Le ipotesi sul tavolo
Queste norme non convincono del tutto i governatori. Nelle prossime ore - sulla base del quadro epidemiologico delle nuove varianti del Covid che sarà esaminato dai tecnici - non si esclude che possano arrivare dal Governo ulteriori provvedimenti restrittivi sulla didattica in presenza, in particolare nelle zone arancioni, in particolare “scure”, e sull’utilizzo delle mascherine da parte dei bimbi tra i 6 e 11 anni. Il presidente dell’Emilia Romagna, Stefano Bonaccini, è stato chiaro: se aumentano i contagi, pronti a misure più restrittive.

Giro di vite in Campania
Chi già ha annunciato lo stop alle lezioni in presenza in tutti gli istituti è stato il governatore campano Vincenzo De Luca, dopo che a Napoli si sono registrati diversi casi di variante inglese. Un provvedimento che resterebbe in vigore fin quando tutti coloro che lavorano in ambito scolastico della regione, quindi non soltanto i prof, non saranno immunizzati.

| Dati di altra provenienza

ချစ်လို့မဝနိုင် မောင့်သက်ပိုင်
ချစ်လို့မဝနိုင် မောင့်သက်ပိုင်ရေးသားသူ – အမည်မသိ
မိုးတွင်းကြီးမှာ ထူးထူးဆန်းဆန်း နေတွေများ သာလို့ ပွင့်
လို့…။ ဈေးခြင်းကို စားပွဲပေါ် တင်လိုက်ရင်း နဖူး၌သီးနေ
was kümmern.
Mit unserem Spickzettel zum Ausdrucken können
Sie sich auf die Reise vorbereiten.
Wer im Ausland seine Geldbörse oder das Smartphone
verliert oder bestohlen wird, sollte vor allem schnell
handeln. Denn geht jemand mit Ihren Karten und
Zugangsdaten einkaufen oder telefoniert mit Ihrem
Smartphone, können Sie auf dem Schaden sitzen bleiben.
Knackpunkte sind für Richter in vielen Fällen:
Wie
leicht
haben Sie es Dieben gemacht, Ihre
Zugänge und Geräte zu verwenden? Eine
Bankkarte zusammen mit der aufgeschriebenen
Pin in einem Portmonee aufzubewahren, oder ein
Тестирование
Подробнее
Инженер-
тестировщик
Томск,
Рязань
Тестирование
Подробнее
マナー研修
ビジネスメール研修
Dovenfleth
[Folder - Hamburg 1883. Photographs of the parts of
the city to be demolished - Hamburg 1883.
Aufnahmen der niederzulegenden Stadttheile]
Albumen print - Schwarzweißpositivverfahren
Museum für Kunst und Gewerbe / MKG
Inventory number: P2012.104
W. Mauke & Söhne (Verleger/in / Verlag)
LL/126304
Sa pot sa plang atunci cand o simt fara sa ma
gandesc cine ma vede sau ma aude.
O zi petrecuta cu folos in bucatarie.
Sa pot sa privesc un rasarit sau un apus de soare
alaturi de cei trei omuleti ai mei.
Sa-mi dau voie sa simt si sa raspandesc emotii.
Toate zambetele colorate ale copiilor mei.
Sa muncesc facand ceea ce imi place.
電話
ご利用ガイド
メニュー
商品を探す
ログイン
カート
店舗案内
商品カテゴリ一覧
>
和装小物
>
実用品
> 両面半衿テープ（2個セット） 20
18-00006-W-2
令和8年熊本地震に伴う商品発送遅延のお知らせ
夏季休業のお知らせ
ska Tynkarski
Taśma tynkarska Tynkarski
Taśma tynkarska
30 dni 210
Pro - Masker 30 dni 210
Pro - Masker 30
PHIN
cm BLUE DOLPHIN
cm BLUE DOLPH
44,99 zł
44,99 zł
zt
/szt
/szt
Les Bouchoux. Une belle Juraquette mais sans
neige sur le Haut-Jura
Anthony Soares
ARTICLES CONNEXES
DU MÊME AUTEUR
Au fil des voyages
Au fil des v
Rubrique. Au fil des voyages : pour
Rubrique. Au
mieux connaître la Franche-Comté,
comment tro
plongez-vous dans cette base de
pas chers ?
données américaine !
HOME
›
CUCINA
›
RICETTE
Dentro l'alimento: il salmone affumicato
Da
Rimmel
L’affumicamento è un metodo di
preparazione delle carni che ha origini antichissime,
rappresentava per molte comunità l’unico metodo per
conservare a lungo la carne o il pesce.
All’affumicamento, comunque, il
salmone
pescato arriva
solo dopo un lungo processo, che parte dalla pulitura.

Nelle Marche Dad fino al 5 marzo
Sulla stessa linea le Marche, che dispongono la didattica a distanza per gli studenti delle scuole secondarie. Il presidente della Regione, Francesco Acquaroli, ha firmato un’ordinanza che prevede fino al 5 marzo, la Dad al 100% in tutte le scuole superiori.

Nelle sole province di Ancona e Macerata la stessa modalità in Dad al 100% riguarderà anche le seconde e terze classi delle scuole medie. Anche in questo caso l’obiettivo è ridurre la pressione sul sistema sanitario regionale, alla luce di un incremento di contagi covid nelle fasce di età giovanili.

Anche in Puglia lezioni on line
Le chiusure saranno anche legate ai “colori” delle regioni: con l'entrata in zona rossa di Basilicata e Molise anche queste ultime entrano nella modalità della didattica a distanza.

Restano chiusi anche gli istituti della Puglia, dove il Tar Puglia ha rigettato il ricorso di un gruppo di genitori baresi contro l’ultima ordinanza del governatore Michele Emiliano che dispone, fino al 14 marzo, per ogni ordine e grado, la didattica integrata digitale (Did) al 100%, riservando la presenza per l’uso di laboratori, o per mantenere una relazione educativa che realizzi l’inclusione degli alunni con disabilità e bisogni educativi speciali.

In Sardegna - che diventa zona bianca - resta al momento la riduzione al 50%, ma solo alle superiori, sulla presenza dei ragazzi, così come già previsto per tutte i territori in area gialla.